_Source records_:
++++++
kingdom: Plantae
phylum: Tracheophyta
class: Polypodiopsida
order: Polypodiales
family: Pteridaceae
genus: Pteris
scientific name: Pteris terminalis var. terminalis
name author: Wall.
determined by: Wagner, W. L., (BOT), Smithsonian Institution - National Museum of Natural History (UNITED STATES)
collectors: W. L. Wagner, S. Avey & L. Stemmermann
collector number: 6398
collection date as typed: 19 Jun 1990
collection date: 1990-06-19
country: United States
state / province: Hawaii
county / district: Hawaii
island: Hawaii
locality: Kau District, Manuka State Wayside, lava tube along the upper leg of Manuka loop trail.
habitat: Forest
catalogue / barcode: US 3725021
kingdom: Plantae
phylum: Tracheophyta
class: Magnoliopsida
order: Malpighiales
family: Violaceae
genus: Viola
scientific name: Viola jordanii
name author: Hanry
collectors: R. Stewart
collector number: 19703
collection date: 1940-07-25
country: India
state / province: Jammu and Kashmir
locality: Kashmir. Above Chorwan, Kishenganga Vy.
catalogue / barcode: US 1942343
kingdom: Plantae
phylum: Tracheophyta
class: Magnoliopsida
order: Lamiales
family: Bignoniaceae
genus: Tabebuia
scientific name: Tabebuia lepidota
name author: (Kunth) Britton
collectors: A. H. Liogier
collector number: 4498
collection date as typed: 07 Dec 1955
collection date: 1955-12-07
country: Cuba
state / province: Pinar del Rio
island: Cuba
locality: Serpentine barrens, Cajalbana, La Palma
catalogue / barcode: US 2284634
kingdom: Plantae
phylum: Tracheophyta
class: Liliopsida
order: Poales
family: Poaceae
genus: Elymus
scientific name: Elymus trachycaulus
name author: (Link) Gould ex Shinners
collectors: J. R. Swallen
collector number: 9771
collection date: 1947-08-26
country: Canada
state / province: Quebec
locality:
++++++
Pick out every line in the source records above that contains the string "province", copying each one in full. Case counts.

state / province: Hawaii
state / province: Jammu and Kashmir
state / province: Pinar del Rio
state / province: Quebec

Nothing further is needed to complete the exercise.